__GIVEN PASSAGE__
————————
OK - I'm at my wit's end here as I've looked everywhere to find some  
means of tuning NFS performance with ESX into returning something  
acceptable using osol 2008.11.  I've eliminated everything but the NFS  
portion of the equation and am looking for some pointers in the right  
direction.

Configuration: PE2950 bi pro Xeon, 32Gb RAM with an MD1000 using a  
zpool of 7 mirror vdevs. ESX 3.5 and 4.0.  Pretty much a vanilla  
install across the board, no additional software other than the  
Adaptec StorMan to manage the disks.

local performance via dd - 463MB/s write, 1GB/s read (8Gb file)
iSCSI performance - 90MB/s write, 120MB/s read (800Mb file from a VM)
NFS performance - 1.4MB/s write, 20MB/s read (800Mb file from the  
Service Console, transfer of a 8Gb file via the datastore browser)
————————
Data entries
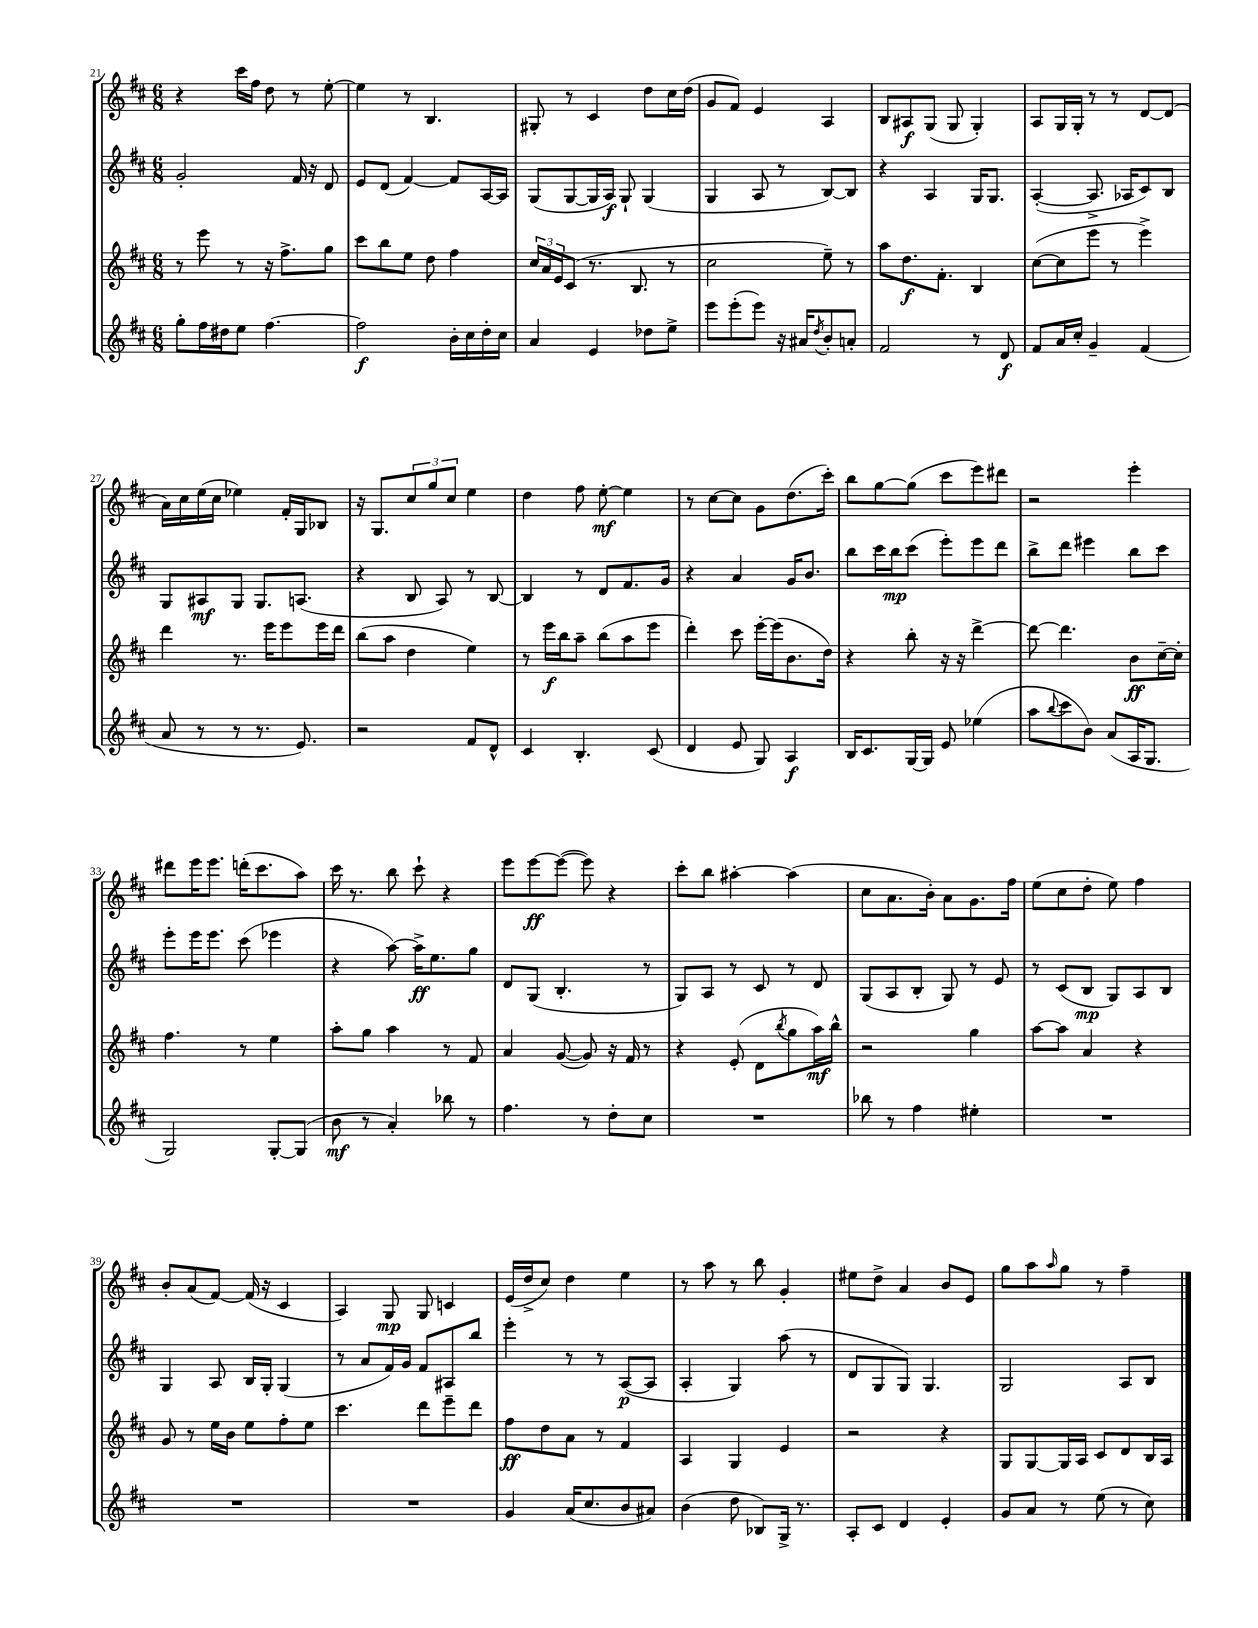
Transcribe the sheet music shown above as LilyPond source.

<<
\new StaffGroup <<
\new Staff = "s0" {
    \clef treble \key d \major \numericTimeSignature \time 6/8
    r4 cis'''16 fis''16 d''8 r8 e''8~-. |
    e''4 r8 b4. |
    gis8-. r8 cis'4 d''8 cis''16 d''16( |
    g'8 fis'8) e'4 a4 |
    b8 ais8\f g8( g8 g4-.) |
    a8 g16 g16-. r8 r8 d'8~ d'8( |
    a'16) cis''16 e''16( cis''16 ees''4) fis'16-. g16 bes8 |
    r16 g8. \tuplet 3/2 { cis''8 g''8 cis''8 } e''4 |
    d''4 fis''8 e''8~-.\mf e''4 |
    r8 cis''8~ cis''8 g'8 d''8.( cis'''16-.) |
    b''8 g''8~ g''8( cis'''8 e'''8) dis'''8 |
    r2 e'''4-. |
    dis'''8 e'''16 e'''8. d'''16-.( cis'''8. a''8) |
    cis'''16 r8. b''8 cis'''8-! r4 |
    e'''8 e'''8~\ff e'''8~( e'''8) r4 |
    cis'''8-. b''8 ais''4~-. ais''4( |
    cis''8 a'8. b'16-.) a'8 g'8. fis''16 |
    e''8( cis''8 d''8-. e''8) fis''4 |
    b'8-. a'8( fis'8~) fis'16( r16 cis'4 |
    a4) g8\mp g8 c'4 |
    e'16( d''16-> cis''8) d''4 e''4 |
    r8 a''8 r8 b''8 g'4-. |
    eis''8 d''8-> a'4 b'8 e'8 |
    g''8 a''8 \grace { a''16 } g''8 r8 fis''4-- \bar "|." |
}
\new Staff = "s1" {
    \clef treble \key d \major \numericTimeSignature \time 6/8
    g'2-. fis'16 r16 d'8 |
    e'8 d'8( fis'4~) fis'8 a16~ a16 |
    g8( g8~ g16 a16\f) g8-! g4( |
    g4 a8 r8 b8~) b8 |
    r4 a4 g16 g8. |
    a4~-.( a8.-> aes16 cis'8) b8 |
    g8 ais8\mf g8 g8. a8.( |
    r4 b8 a8) r8 b8~ |
    b4 r8 d'8 fis'8. g'16 |
    r4 a'4 g'16 b'8. |
    b''8 cis'''16 b''16\mp cis'''8( e'''8-.) e'''8 d'''8 |
    b''8-> d'''8 eis'''4 b''8 cis'''8 |
    e'''8-. e'''16 e'''8. cis'''8( ees'''4 |
    r4 a''8~) a''16->\ff e''8. g''8 |
    d'8 g8( b4.-. r8 |
    g8) a8 r8 cis'8 r8 d'8 |
    g8( a8 b8-. g8) r8 e'8 |
    r8 cis'8( b8\mp g8) a8 b8 |
    g4 a8 b16 g16-. g4( |
    r8 a'8 fis'16) g'16 fis'8 ais8 b''8 |
    e'''4-. r8 r8 a8~\p( a8 |
    a4-. g4) a''8( r8 |
    d'8 g8 g8) g4. |
    g2 a8 b8 \bar "|." |
}
\new Staff = "s2" {
    \clef treble \key d \major \numericTimeSignature \time 6/8
    r8 e'''8 r8 r16 fis''8.-> g''8 |
    cis'''8 b''8 e''8 d''8 fis''4 |
    \tuplet 3/2 { cis''16 a'16 e'16 } cis'8( r8. b8. r8 |
    cis''2 e''8--) r8 |
    a''8 d''8.\f fis'8.-. b4 |
    cis''8~( cis''8 e'''8 r8 e'''4->) |
    d'''4 r8. e'''16 e'''8 e'''16 d'''16 |
    b''8( a''8 d''4 e''4) |
    r8 e'''16\f b''16 a''8-- b''8( a''8 e'''8 |
    d'''4-.) cis'''8 e'''16~-. e'''16( b'8. d''16) |
    r4 b''8-. r16 r16 d'''4~-> |
    d'''8~ d'''4. b'8\ff cis''16~-- cis''16-. |
    fis''4. r8 e''4 |
    a''8-. g''8 a''4 r8 fis'8 |
    a'4 g'8~( g'8) r16 fis'16 r8 |
    r4 e'8-.( d'8 \acciaccatura { b''8 } g''8 a''16\mf) b''16-^ |
    r2 g''4 |
    a''8~ a''8 a'4 r4 |
    g'8 r8 e''16 b'16 e''8 fis''8-. e''8 |
    cis'''4. d'''8 e'''8-- d'''8 |
    fis''8\ff d''8 a'8 r8 fis'4 |
    a4 g4 e'4 |
    r2 r4 |
    g8 g8~ g16 a16 cis'8 d'8 b16 a16 \bar "|." |
}
\new Staff = "s3" {
    \clef treble \key d \major \numericTimeSignature \time 6/8
    g''8-. fis''16 dis''16 e''8 fis''4.~ |
    fis''2\f b'16-. cis''16 d''16-. cis''16 |
    a'4 e'4 des''8 e''8-> |
    e'''8 e'''8-.( e'''8) r16 ais'16 \acciaccatura { d''8 } b'8-. a'8-. |
    fis'2 r8 d'8\f |
    fis'8 a'16 cis''16-. g'4-- fis'4( |
    a'8 r8 r8 r8. e'8.) |
    r2 fis'8 d'8-^ |
    cis'4 b4.-. cis'8( |
    d'4 e'8 g8) a4\f |
    b16 cis'8. g16~ g16 e'8 ees''4( |
    a''8 \appoggiatura { b''8 } cis'''8 b'8) a'8( a16 g8. |
    g2) g8~-. g8( |
    b'8\mf r8 a'4-.) bes''8 r8 |
    fis''4. r8 d''8-. cis''8 |
    R2. |
    bes''8 r8 fis''4 eis''4-. |
    R2. |
    R2. |
    R2. |
    g'4 a'16( cis''8. b'8 ais'8) |
    b'4( d''8 bes8) g16-> r8. |
    a8-. cis'8 d'4 e'4-. |
    g'8 a'8 r8 e''8( r8 cis''8) \bar "|." |
}
>>
>>
\layout { \context { \Score currentBarNumber = #21 } }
————————
__WRITTEN TASK__
Resume the NFS performance post from the point where it stops.

__ANSWER__
I just found the tool latencytop which points the finger at the ZIL  
(tip of the hat to Lejun Zhu).  Ref: <http://www.infrageeks.com/zfs/nfsd.png 
 > & <http://www.infrageeks.com/zfs/fsflush.png>.  Log file: 
 > <http://www.infrageeks.com/zfs/latencytop.log 
 >

Now I can understand that there is a performance hit associated with  
this feature of ZFS for ensuring data integrity, but this drastic a  
difference makes no sense whatsoever. The pool is capable of handling  
natively (at worst) 120*7 IOPS and I'm not even seeing enough to  
saturate a USB thumb drive. This still doesn't answer why the read  
performance is so bad either.  According to latencytop, the culprit  
would be genunix`cv_timedwait_sig rpcmod`svc

 From my searching it appears that there's no async setting for the  
osol nfsd, and ESX does not offer any mount controls to force an async  
connection.  Other than putting in an SSD as a ZIL (which still  
strikes me as overkill for basic NFS services) I'm looking for any  
information that can bring me up to at least reasonable throughput.

Would a dedicated 15K SAS drive help the situation by moving the ZIL  
traffic off to a dedicated device? Significantly? This is the sort of  
thing that I don't want to do without some reasonable assurance that  
it will help since you can't remove a ZIL device from a pool at the  
moment.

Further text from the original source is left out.